Each entry below must be given again word for word, with no pictures.

☆ ☆ ☆ ☆ ☆

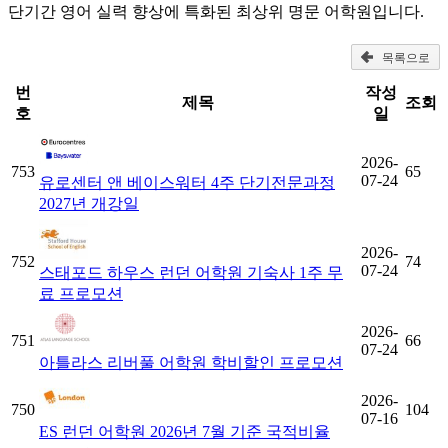
단기간 영어 실력 향상에 특화된 최상위 명문 어학원입니다.
목록으로
번
작성
제목
조회
호
일
2026-
753
65
07-24
유로센터 앤 베이스워터 4주 단기전문과정
2027년 개강일
2026-
752
74
07-24
스태포드 하우스 런던 어학원 기숙사 1주 무
료 프로모션
2026-
751
66
07-24
아틀라스 리버풀 어학원 학비할인 프로모션
2026-
750
104
07-16
ES 런던 어학원 2026년 7월 기준 국적비율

☆ ☆ ☆ ☆ ☆

» **Written answer**:
단기간 영어 실력 향상에 특화된 최상위 명문 어학원입니다.
목록으로
번
작성
제목
조회
호
일
2026-
753
65
07-24
유로센터 앤 베이스워터 4주 단기전문과정
2027년 개강일
2026-
752
74
07-24
스태포드 하우스 런던 어학원 기숙사 1주 무
료 프로모션
2026-
751
66
07-24
아틀라스 리버풀 어학원 학비할인 프로모션
2026-
750
104
07-16
ES 런던 어학원 2026년 7월 기준 국적비율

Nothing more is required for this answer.